For years, Argentina lived in a fiction. It was not a technical error or an economic miscalibration, but something more profound: a system that promised consumption without production, unlimited spending and invisible consequences, built and sustained from power. The result was apparent welfare based on subsidies, artificially low prices, and expanding spending. Everything seemed to work, not because the economy generated more wealth, but because the State redistributed resources that did not belong to it and issued money without backup.
That “well-being” wasn't real: it was appropriation in disguise. During that process, the State operated as a major cost concealer. It financed the deficit with emissions, liquefied revenues via inflation and transferred the burden of public spending to the whole of society without making it explicit. Inflation was not an accident, but rather a mechanism: a way to finance politics while avoiding the political cost of collecting visible taxes. For this reason, what some today describe as “adjustment” is ill-considered from the start.
We are not faced with a decision to impoverish society, but rather we are faced with the moment when a system based on hiding who pays ceases to work. For years, politics avoided conflict with reality. It chose to sustain the short term even at the cost of destroying the foundations of the long term: it expanded spending, distorted prices and multiplied regulations to sustain an illusion of stability that was never sustainable. But reality doesn't disappear, it accumulates. And when he finally shows up, he does it all at once. The deterioration doesn't start now, it starts when you decide to live above what is produced. What is experienced today as a fall in purchasing power, a decline in consumption or economic discomfort is not the result of order, but the inevitable consequence of years of disorder financed by inflation and covert
indebtedness.
The bottom line is not economic, but moral. For years, a system was consolidated in which some decided to spend and others paid without knowing it, in which politics promised benefits without explaining their cost. A system based on the forced transfer of resources from society to the State and its priorities.

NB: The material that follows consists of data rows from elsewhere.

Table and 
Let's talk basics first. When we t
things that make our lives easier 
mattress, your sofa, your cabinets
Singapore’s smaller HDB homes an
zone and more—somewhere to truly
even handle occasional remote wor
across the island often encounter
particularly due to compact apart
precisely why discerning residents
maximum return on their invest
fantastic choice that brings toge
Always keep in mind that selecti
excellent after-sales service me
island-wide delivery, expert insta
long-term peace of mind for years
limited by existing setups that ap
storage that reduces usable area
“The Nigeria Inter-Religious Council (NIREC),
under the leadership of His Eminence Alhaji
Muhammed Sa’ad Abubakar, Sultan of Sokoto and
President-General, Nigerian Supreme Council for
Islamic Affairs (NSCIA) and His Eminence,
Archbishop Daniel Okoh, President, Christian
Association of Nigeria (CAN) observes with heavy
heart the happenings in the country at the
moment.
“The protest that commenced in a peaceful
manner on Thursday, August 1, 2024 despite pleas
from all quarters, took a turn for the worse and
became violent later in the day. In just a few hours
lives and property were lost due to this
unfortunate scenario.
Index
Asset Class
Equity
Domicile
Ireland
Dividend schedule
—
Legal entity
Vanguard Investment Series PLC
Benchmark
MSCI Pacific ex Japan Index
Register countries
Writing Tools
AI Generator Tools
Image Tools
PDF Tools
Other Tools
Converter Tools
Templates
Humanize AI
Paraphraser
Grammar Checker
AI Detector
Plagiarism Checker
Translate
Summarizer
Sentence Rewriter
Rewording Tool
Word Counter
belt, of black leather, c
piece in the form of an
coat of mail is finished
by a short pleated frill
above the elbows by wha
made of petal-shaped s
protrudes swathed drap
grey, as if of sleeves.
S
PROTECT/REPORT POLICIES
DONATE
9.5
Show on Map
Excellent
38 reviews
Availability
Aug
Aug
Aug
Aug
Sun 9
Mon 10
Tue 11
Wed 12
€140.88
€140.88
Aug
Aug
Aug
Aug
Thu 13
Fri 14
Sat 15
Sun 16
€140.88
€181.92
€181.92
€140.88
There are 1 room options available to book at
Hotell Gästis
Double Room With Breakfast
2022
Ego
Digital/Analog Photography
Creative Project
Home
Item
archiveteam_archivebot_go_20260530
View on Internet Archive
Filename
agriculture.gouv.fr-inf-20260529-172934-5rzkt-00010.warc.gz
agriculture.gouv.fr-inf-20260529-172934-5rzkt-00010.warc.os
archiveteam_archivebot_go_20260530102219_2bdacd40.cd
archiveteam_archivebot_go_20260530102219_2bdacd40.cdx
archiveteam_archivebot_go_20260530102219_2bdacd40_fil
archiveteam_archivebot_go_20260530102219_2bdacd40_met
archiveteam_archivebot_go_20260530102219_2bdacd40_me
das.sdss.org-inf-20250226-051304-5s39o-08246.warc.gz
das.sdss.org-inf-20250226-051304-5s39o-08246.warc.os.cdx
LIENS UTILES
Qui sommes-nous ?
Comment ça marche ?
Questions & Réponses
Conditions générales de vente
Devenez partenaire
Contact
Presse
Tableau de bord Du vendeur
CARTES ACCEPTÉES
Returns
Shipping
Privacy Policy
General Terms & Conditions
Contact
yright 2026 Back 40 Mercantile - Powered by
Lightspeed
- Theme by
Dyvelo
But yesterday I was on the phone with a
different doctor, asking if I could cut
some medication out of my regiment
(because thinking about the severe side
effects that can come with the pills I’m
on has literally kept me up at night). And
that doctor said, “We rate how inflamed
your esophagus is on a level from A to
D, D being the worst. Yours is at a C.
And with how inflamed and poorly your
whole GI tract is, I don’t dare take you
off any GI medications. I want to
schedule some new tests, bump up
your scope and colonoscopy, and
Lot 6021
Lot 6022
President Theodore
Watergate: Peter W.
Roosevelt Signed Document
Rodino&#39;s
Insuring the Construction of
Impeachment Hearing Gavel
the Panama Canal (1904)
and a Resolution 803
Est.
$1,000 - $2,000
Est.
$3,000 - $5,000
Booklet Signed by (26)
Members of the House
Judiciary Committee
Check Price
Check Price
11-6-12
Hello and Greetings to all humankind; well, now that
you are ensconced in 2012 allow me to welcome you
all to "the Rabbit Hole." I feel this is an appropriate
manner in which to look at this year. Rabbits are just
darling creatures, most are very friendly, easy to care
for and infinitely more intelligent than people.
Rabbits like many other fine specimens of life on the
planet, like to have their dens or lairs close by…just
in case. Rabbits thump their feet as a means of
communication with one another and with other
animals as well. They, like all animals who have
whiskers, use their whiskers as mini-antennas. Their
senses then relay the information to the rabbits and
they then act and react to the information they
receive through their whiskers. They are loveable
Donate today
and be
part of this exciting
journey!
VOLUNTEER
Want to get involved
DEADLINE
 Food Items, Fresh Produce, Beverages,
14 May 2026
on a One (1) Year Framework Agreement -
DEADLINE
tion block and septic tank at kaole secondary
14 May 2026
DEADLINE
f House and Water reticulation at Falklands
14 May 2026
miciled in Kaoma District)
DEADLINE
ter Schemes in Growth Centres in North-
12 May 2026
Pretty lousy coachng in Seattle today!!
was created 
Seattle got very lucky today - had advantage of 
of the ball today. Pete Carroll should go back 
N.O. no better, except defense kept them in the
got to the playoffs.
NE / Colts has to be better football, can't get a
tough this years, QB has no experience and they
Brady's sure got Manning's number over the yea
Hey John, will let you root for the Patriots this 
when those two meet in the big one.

It's not inflation versus wages or adjustment versus welfare, but coercion versus freedom, illusion versus truth. The opposition tries to put some issues on the agenda, but deliberately omits to analyze the causes. Because recognizing them would imply admitting that this deterioration is not a product of the current order, but of the previous system that made it inevitable. There is no way to correct a distorted economy without going through an uncomfortable process, but that process is not the problem: it is the consequence of delaying the correction for too long. For years, the adjustment existed, it just wasn't called that. It was called inflation, loss of purchasing power, silent deterioration.
It was a permanent, covert and profoundly regressive adjustment. Today, that mechanism is cut and, in doing so, the cost is no longer hidden. This generates rejection, tension and political conflict, but it also introduces something that was absent for decades: clarity. Because when the cost is visible, so is the responsibility. The current process that Argentina is undergoing is not an experiment, it is a breaking point: the attempt to abandon a scheme based on illusion and replace it with one based on reality, to stop financing politics with inflation, to stop simulating non-existent wealth and to stop transferring the cost
forward.
It is not a comfortable path, but it is the only one compatible with a society that wants to stop living at the expense of itself. Because an economy can tolerate errors; what it cannot tolerate indefinitely is a system based on hiding them. The problem isn't the fit. The problem is having built a model that only worked as long as no one asked who was paying. And when that question comes up, there is no longer a story to support it.